Records:
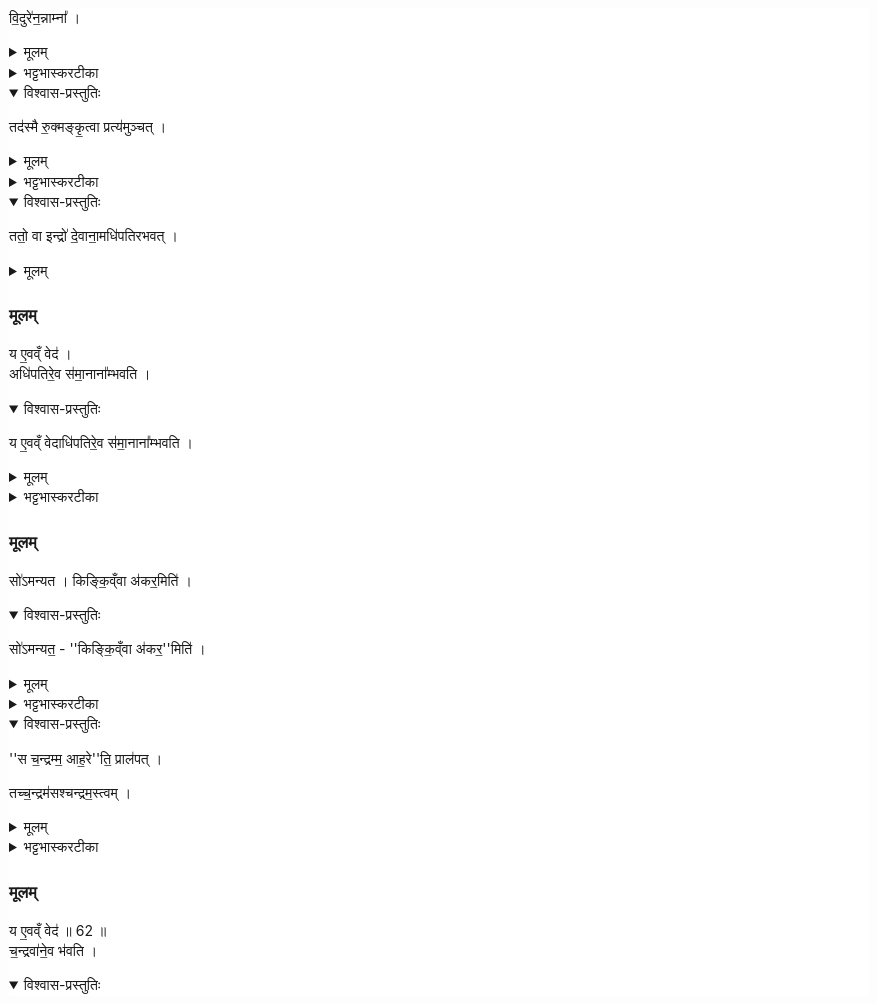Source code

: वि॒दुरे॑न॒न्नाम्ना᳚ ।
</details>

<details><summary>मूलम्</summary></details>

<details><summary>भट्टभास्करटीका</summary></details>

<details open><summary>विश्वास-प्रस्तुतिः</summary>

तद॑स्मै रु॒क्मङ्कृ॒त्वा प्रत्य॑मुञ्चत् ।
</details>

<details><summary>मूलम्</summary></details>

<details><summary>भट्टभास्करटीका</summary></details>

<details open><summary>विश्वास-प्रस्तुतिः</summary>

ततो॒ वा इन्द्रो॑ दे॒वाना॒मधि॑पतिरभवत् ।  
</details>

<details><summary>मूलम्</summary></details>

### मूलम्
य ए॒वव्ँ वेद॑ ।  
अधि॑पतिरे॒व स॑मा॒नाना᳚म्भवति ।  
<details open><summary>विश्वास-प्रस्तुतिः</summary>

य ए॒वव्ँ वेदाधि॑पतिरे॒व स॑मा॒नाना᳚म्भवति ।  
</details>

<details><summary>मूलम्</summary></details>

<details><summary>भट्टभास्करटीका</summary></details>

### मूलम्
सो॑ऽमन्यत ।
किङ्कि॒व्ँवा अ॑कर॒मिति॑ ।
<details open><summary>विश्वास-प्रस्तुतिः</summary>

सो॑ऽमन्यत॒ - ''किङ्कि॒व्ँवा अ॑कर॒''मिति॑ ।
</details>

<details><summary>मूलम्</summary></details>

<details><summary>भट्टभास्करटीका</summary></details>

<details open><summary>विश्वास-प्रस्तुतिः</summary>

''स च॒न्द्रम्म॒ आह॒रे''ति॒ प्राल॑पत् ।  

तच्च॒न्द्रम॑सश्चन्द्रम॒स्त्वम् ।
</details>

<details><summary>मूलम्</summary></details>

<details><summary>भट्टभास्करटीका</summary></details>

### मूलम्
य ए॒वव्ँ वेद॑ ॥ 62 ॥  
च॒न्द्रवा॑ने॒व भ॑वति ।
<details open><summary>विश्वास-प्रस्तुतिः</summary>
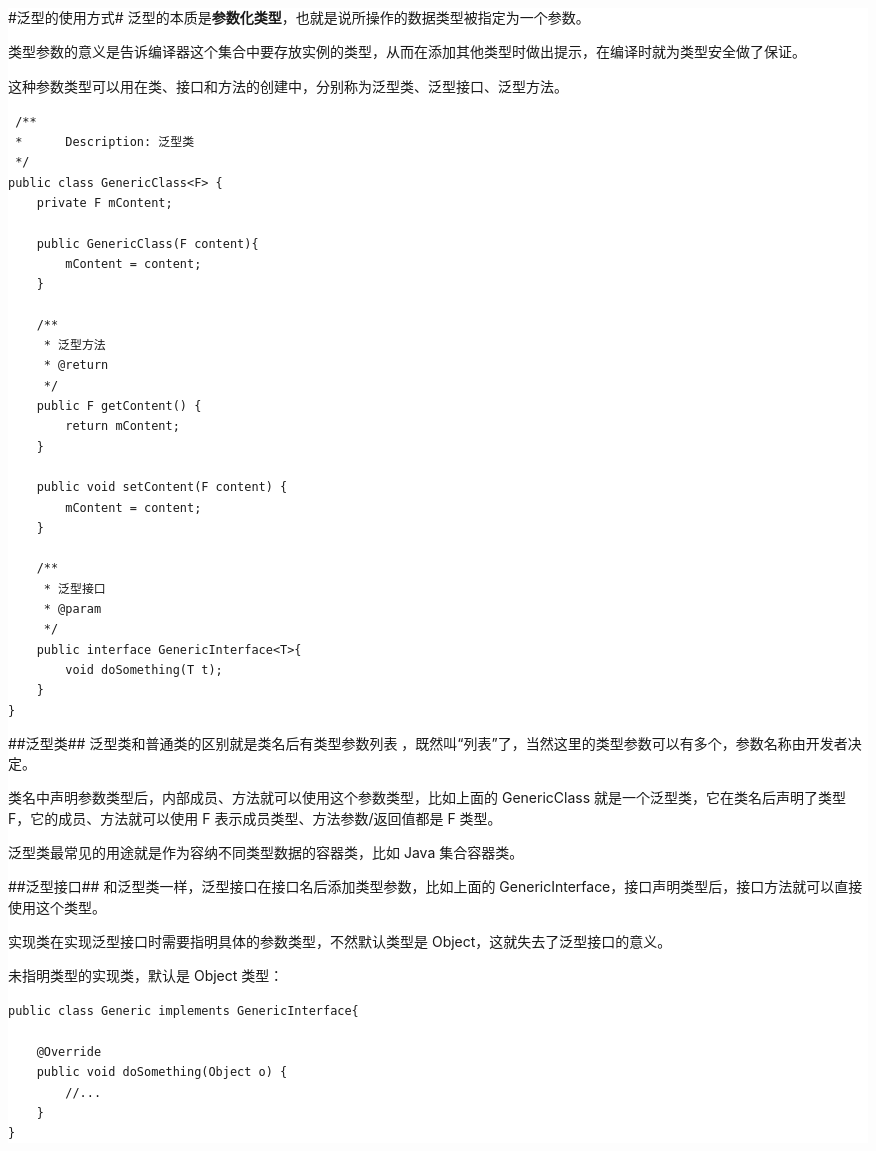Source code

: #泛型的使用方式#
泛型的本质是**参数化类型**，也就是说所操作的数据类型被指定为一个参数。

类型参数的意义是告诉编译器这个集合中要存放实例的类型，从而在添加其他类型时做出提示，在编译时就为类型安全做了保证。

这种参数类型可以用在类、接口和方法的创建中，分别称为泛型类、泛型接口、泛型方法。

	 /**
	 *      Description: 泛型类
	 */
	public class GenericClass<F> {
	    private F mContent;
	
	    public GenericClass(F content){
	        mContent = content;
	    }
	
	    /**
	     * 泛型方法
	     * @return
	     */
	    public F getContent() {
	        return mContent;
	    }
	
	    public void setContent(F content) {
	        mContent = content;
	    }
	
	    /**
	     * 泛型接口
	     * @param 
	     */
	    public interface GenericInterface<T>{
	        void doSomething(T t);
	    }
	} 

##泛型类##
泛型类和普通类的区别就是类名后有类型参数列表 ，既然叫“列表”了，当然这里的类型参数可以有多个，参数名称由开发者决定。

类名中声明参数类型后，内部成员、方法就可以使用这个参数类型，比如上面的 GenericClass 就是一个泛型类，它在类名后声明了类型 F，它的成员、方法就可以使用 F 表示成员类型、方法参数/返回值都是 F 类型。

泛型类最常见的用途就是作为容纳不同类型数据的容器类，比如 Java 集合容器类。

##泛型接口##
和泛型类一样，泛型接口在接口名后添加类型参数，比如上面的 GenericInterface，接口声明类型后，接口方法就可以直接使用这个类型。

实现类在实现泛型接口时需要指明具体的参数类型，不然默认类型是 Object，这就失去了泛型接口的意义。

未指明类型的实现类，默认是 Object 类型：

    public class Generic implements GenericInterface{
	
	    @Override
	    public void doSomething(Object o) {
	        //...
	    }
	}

Exercise description: With the images removed, reproduce all the material above word for word.

Exercise output:
Source code

: वि॒दुरे॑न॒न्नाम्ना᳚ ।
</details>

<details><summary>मूलम्</summary></details>

<details><summary>भट्टभास्करटीका</summary></details>

<details open><summary>विश्वास-प्रस्तुतिः</summary>

तद॑स्मै रु॒क्मङ्कृ॒त्वा प्रत्य॑मुञ्चत् ।
</details>

<details><summary>मूलम्</summary></details>

<details><summary>भट्टभास्करटीका</summary></details>

<details open><summary>विश्वास-प्रस्तुतिः</summary>

ततो॒ वा इन्द्रो॑ दे॒वाना॒मधि॑पतिरभवत् ।  
</details>

<details><summary>मूलम्</summary></details>

### मूलम्
य ए॒वव्ँ वेद॑ ।  
अधि॑पतिरे॒व स॑मा॒नाना᳚म्भवति ।  
<details open><summary>विश्वास-प्रस्तुतिः</summary>

य ए॒वव्ँ वेदाधि॑पतिरे॒व स॑मा॒नाना᳚म्भवति ।  
</details>

<details><summary>मूलम्</summary></details>

<details><summary>भट्टभास्करटीका</summary></details>

### मूलम्
सो॑ऽमन्यत ।
किङ्कि॒व्ँवा अ॑कर॒मिति॑ ।
<details open><summary>विश्वास-प्रस्तुतिः</summary>

सो॑ऽमन्यत॒ - ''किङ्कि॒व्ँवा अ॑कर॒''मिति॑ ।
</details>

<details><summary>मूलम्</summary></details>

<details><summary>भट्टभास्करटीका</summary></details>

<details open><summary>विश्वास-प्रस्तुतिः</summary>

''स च॒न्द्रम्म॒ आह॒रे''ति॒ प्राल॑पत् ।  

तच्च॒न्द्रम॑सश्चन्द्रम॒स्त्वम् ।
</details>

<details><summary>मूलम्</summary></details>

<details><summary>भट्टभास्करटीका</summary></details>

### मूलम्
य ए॒वव्ँ वेद॑ ॥ 62 ॥  
च॒न्द्रवा॑ने॒व भ॑वति ।
<details open><summary>विश्वास-प्रस्तुतिः</summary>
Source code

: #泛型的使用方式#
泛型的本质是**参数化类型**，也就是说所操作的数据类型被指定为一个参数。

类型参数的意义是告诉编译器这个集合中要存放实例的类型，从而在添加其他类型时做出提示，在编译时就为类型安全做了保证。

这种参数类型可以用在类、接口和方法的创建中，分别称为泛型类、泛型接口、泛型方法。

	 /**
	 *      Description: 泛型类
	 */
	public class GenericClass<F> {
	    private F mContent;
	
	    public GenericClass(F content){
	        mContent = content;
	    }
	
	    /**
	     * 泛型方法
	     * @return
	     */
	    public F getContent() {
	        return mContent;
	    }
	
	    public void setContent(F content) {
	        mContent = content;
	    }
	
	    /**
	     * 泛型接口
	     * @param 
	     */
	    public interface GenericInterface<T>{
	        void doSomething(T t);
	    }
	} 

##泛型类##
泛型类和普通类的区别就是类名后有类型参数列表 ，既然叫“列表”了，当然这里的类型参数可以有多个，参数名称由开发者决定。

类名中声明参数类型后，内部成员、方法就可以使用这个参数类型，比如上面的 GenericClass 就是一个泛型类，它在类名后声明了类型 F，它的成员、方法就可以使用 F 表示成员类型、方法参数/返回值都是 F 类型。

泛型类最常见的用途就是作为容纳不同类型数据的容器类，比如 Java 集合容器类。

##泛型接口##
和泛型类一样，泛型接口在接口名后添加类型参数，比如上面的 GenericInterface，接口声明类型后，接口方法就可以直接使用这个类型。

实现类在实现泛型接口时需要指明具体的参数类型，不然默认类型是 Object，这就失去了泛型接口的意义。

未指明类型的实现类，默认是 Object 类型：

    public class Generic implements GenericInterface{
	
	    @Override
	    public void doSomething(Object o) {
	        //...
	    }
	}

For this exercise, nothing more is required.